This is a trauma case. I want to use this case to illustrate something about the way we think about trauma when it comes to making calls using ultrasound – specifically the FAST exam. FAST exams are ubiquitous in modern ED practice – but if executed and interpreted poorly – they are potentially a source of error.
Now you may be aware that I am an US tragic – and when it comes to trauma I have been seriously drinking from the gel fountain. OK – onto the case.
Typical Broome case: a lot of unknown unknowns. 30 y.o male who is brought in by the Ambos after being found on the roadside. Appears to be very drunk. There wis a vague history from the Ambos that a few “innocent bystanders” saw our patient getting a “proper flogging” [being kicked and punched by a group of fellows].
On initial assessment there is not much to find externally – no bruises or lacerations . His Obs are really very normal [BP 110/70, pulse 80, RR = 12, breath alcohol level 0.3%…. normal for Broome]. He has a normal neurological examination [ which is of course the bluntest test in Medicine! ] And equally reassuringly has equal and reactive pupil responses.
Now it is a few hours since the injury and his belly is sore. Despite his relatively pickled state he is really not wanting you to examine his belly at all. He seems very tender though there is no distension or bruising.
So being me – it is time to get some gel onto the patient and find the badness. The scan is basically negative, well almost. The LUQ, pelvis and subxiphoid views are all normal… but. The RUQ view is just not quite right. Take a look and think – is this a positive, a tiny bit of free fluid? Or is it OK? This is the sort of call you need to be really sure about when doing these bedside scans.
Because it would be easy to look at this and say – “it is OK” and move on, but if you cannot convince yourself of normality – then you need to act. So what is it going to be?
So – here is the summary: a Very drunk man with normal obs. Not a clear mechanism of injury – but we think he has been “flogged”. Not much to find on examination. And his FAST exam looks pretty good – but is that RUQ view as it ought to be? It all hinges on this!

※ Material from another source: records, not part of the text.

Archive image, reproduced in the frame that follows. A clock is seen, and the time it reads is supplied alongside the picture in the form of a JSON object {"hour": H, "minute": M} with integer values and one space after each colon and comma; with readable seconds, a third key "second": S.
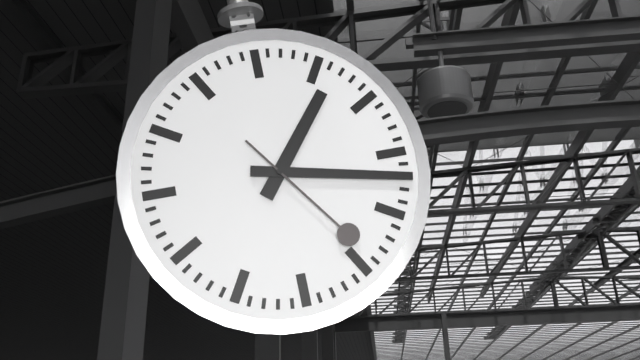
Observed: {"hour": 1, "minute": 17, "second": 24}
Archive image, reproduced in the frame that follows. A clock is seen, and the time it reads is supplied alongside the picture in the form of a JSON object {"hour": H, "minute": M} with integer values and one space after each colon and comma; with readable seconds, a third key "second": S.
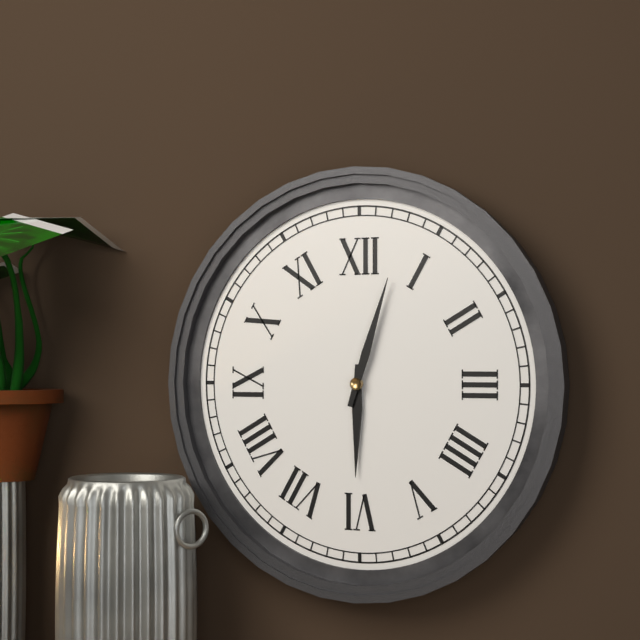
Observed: {"hour": 6, "minute": 3}
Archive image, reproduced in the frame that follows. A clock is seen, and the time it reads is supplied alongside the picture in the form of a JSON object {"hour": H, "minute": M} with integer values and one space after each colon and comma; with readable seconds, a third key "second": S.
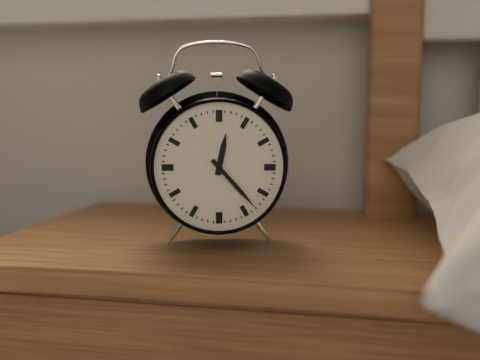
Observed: {"hour": 12, "minute": 23}
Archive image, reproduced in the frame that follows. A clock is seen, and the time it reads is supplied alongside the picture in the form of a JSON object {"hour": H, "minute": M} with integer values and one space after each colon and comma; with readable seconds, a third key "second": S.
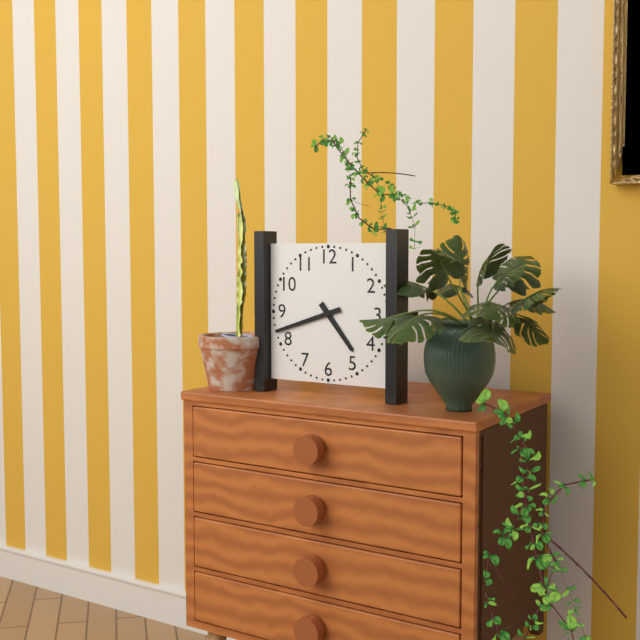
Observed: {"hour": 4, "minute": 42}
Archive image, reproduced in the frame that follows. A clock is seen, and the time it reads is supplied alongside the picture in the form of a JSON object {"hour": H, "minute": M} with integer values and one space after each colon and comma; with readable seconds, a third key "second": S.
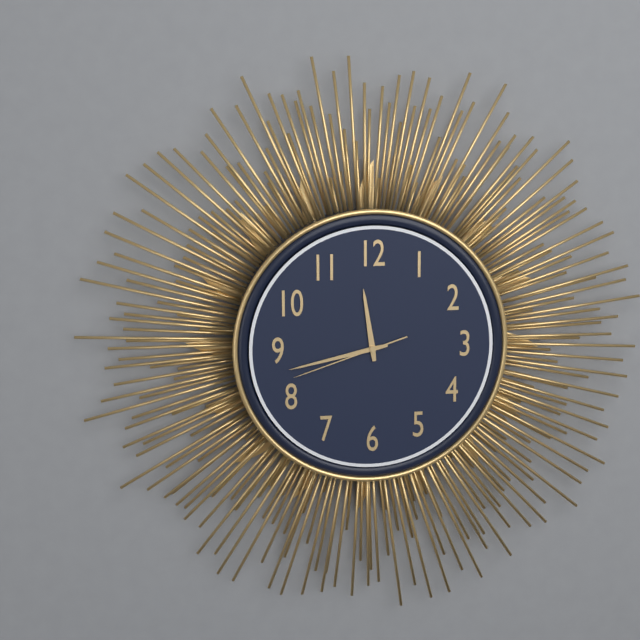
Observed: {"hour": 11, "minute": 43, "second": 42}
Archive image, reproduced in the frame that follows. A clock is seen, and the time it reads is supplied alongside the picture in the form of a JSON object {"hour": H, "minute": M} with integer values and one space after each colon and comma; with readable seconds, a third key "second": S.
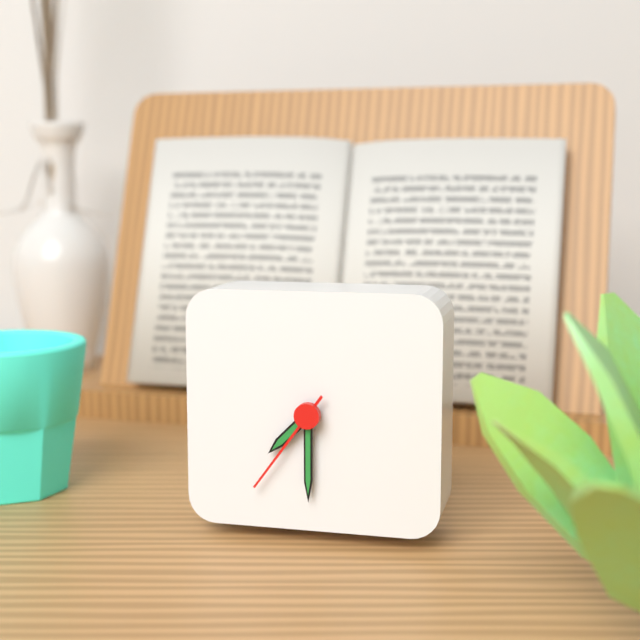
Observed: {"hour": 7, "minute": 30, "second": 36}
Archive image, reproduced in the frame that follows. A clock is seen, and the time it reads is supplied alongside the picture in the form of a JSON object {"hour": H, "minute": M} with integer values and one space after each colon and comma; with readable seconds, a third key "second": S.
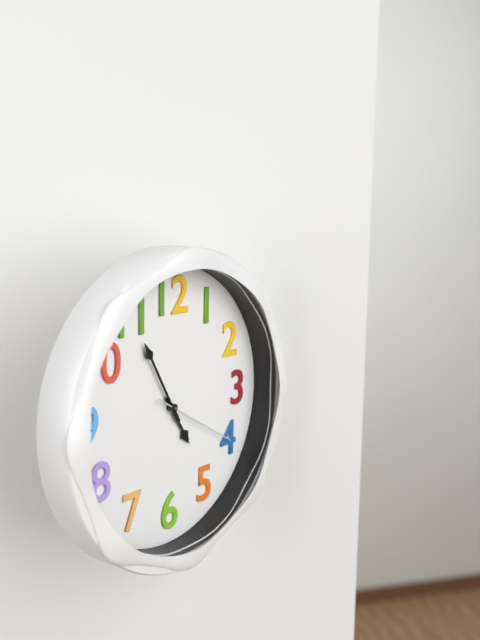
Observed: {"hour": 4, "minute": 55, "second": 20}
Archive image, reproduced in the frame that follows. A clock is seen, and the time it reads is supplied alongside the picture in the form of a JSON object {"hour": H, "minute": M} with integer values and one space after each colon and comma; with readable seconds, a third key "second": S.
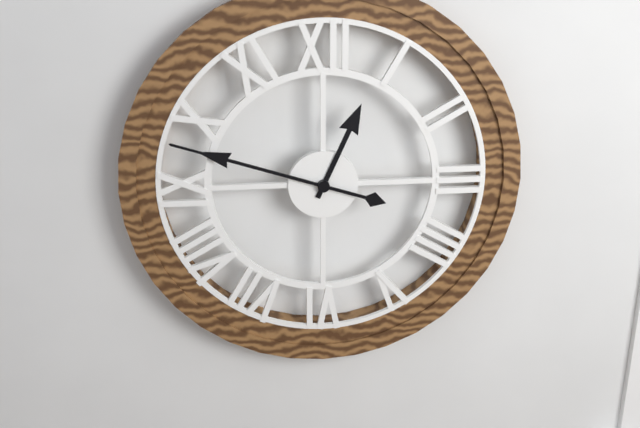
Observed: {"hour": 12, "minute": 48}
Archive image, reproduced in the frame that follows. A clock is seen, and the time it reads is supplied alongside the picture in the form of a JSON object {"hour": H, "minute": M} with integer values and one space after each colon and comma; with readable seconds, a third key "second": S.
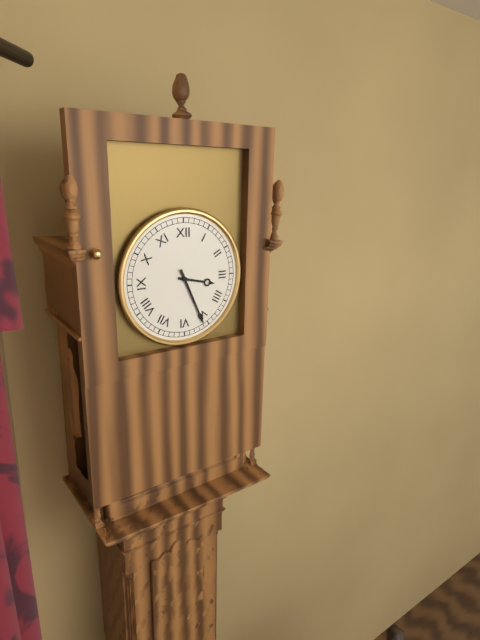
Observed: {"hour": 3, "minute": 26}
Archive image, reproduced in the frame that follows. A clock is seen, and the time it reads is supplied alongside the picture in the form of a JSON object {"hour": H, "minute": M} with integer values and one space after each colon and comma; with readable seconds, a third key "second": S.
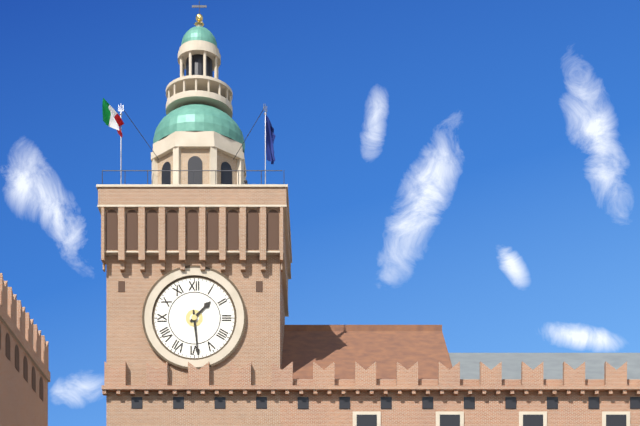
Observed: {"hour": 1, "minute": 29}
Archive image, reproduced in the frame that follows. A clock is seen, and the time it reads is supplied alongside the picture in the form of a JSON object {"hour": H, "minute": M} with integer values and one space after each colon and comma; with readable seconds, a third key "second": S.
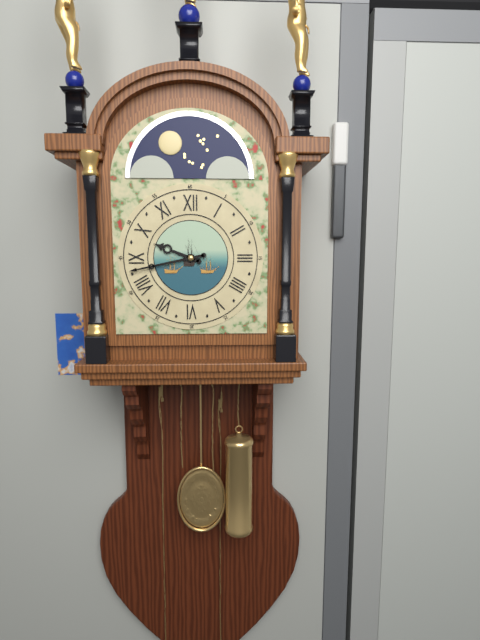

OK I ma going to leave it hanging there and wrap up the case in a few days.
Let me know – what will you do next?
If you are interested in the finer points of the FAST exam then I highly recommend Dr Laleh Gharabaghian’s Sonospot website, or check out her podcast with Scott Weingart on “Don’t Half Ass your FAST”
OK, after a few days to consider the FAST – here is the conclusion to the case. But first a rant about “half-arsing the FAST” [Love that line from Dr Laleh]
Obviously it would be a bad idea to make a call on a single still image from a FAST protocol – and yet I see this a lot! I see a lot of Docs getting a little too focussed on getting a “text book picture” on the screen. I think we should be exploring the area, as Laleh says: fanning through the whole potential space around Morison’s pouch and into he paracolic gutter if the gas allows.
Lots of folk use a single angle of attack – this often gives a nice image – but to be sure that you are not missing something down at the inferior edge of the liver – you need to look at it from a few sides. This requires one to have a few tricks in the quiver – not just 4 “standard” points to cover.
Now – point number 2. FAST (and a lot of bedside US) is not the most sensitive test – it requires a decent volume of haemoperitoneum to be present before you notice it. So what does that mean in practical terms? Well I looked at the image above – and thought: “it is nearly normal”. There just might be a slip of blood there anterior to the kidney. On a second fan through – I was convinced that there was something “not right”. It was not clearly NEGATIVE. Now human nature makes us want to think like this: ‘if it is close to normal – it can’t be too bad. Could it?’ But that is wrong – FAST is insensitive, so any subtle abnormality could potentially mean serious pathology. When you interpret a FAST – you need to be certain of normality. There is no room for “close enough” here. And when I rescanned this patient – I was not certain. So I decided to go onto CT.
A slice from the CT
Liver laceration with associated pancreatic contusion. No fresh blush of contrast
So – as you can see. A small anomaly on the FAST can bely serious injury.
So – our patient remained stable and was managed conservatively. HE did have a lipase bum and went onto develop some traumatic pancreatitis. [ we would never blame the alcohol! ]
And for the record he had serial FAST scans which become more obviously positive over time. One could even see the laceration with the aid of the CT!. But that is not what FAST is about – you should not be looking for solid organ injury.
And here is the liver lesion on the subsequent Ultrasound
So remember – DON’T HALF_ASS YOUR FAST
Have a low threshold to call it “not normal”.
Scan like you are hunting for blood – not just taking a snapshot!
Repeat the scan if in doubt. And remember to interpret in the clinical context – i.e.. a NORMAL FAST in a crashing patient means little. You need to find the badness when the pressure is dropping – either in CT or the operating room!